(Task to complete)
In the listing that follows, how many lines include the word "bottle"? Only the number is wanted.
----- Study material -----
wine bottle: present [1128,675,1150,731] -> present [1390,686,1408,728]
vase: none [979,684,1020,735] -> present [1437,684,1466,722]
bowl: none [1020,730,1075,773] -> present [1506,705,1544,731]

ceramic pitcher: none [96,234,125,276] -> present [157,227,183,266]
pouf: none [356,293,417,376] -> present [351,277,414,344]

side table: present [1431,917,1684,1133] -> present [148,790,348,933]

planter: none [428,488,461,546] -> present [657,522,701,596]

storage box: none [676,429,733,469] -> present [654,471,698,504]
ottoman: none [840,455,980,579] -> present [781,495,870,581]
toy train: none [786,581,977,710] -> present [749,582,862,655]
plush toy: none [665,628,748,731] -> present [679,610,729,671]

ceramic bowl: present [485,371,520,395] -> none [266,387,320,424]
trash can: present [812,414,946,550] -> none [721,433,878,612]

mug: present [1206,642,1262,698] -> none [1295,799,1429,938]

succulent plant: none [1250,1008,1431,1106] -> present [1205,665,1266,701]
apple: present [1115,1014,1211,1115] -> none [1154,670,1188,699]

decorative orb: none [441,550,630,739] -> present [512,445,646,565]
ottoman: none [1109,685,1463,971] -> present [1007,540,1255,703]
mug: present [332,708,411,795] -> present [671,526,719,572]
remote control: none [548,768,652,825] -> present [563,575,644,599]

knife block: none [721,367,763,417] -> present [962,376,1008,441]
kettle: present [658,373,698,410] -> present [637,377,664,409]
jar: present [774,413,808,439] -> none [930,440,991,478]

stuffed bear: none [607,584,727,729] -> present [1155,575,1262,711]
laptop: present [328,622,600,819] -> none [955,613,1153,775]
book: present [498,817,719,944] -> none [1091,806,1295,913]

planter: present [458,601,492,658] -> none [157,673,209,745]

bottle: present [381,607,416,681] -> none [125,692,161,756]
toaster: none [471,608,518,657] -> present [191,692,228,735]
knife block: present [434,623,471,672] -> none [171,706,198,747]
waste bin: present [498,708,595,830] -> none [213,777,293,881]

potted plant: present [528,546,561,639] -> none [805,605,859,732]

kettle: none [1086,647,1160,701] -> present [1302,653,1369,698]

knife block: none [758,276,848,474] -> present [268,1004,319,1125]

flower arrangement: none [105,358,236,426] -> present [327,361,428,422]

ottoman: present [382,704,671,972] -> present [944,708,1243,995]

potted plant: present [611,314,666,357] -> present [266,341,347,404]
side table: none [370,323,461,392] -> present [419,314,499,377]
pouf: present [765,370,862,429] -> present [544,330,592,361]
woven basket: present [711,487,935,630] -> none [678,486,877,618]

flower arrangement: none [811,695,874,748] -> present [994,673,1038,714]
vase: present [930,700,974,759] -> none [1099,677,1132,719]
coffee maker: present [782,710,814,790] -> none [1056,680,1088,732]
-----
(Answer section)
2